> _Text provided_:
Personal information
- Full name: Richard Ocran
- Date of birth: 26 October 1993 (age 32)
- Place of birth: Accra, Ghana
- Height: 1.80 m (5 ft 11 in)
- Position: defender

Team information
- Current team: Nkana
- Number: 13

Senior career*
- Years: Team / Apps / (Gls)
- =2012-2013: Real Tamale United / 12 / (4)
- 2013–2015: Amidaus Professionals F.C. / 9 / (0)
- 2015–2017: Dreams F.C. / 19 / (0)
- 2017: Ashanti Gold S.C. / 8 / (3)
- 2018-: Nkana / 14 / (2)

= Richard Ocran =

Ghanaian footballer

Richard Ocran (born 26 October 1993) is a Ghanaian defender who plays for Zambian Premier League club Nkana.

==Career==
Ocran started his soccer career at Real Tamale United before moving to Amidaus Professionals F.C. After featuring for Amidaus, Ocran moved on to play for Dreams F.C. In January 2017, Ocran joined Ghana Premier Division club Ashanti Gold S.C.

==Nkana==
In January 2018, Ocran signed with Zambian Premier League club Nkana following the termination of his contract at AsantiGold SC.

> _Material shown_:
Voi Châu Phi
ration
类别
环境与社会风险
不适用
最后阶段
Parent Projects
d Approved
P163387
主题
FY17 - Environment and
---
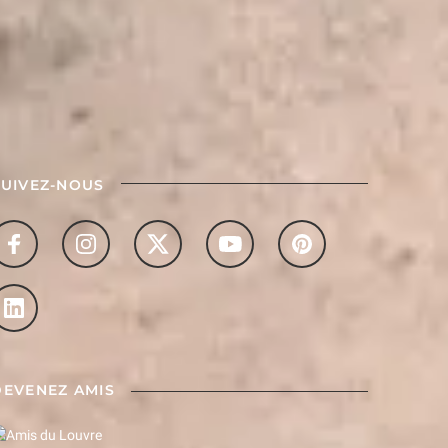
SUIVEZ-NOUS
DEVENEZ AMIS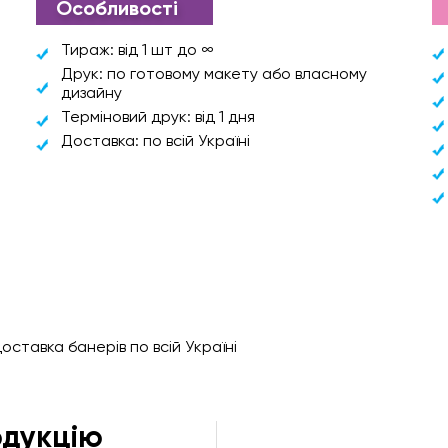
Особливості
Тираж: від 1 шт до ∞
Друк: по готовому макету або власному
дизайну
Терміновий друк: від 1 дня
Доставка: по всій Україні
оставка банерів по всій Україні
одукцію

> _What you will do_:
1. From the Richard Ocran profile, list every club named in his senior career, in chronological order.
2. According to the Richard Ocran profile, in which month and year did he sign with Nkana?

> _Answers by item_:
1.
Real Tamale United
Amidaus Professionals F.C.
Dreams F.C.
Ashanti Gold S.C.
Nkana

2. January 2018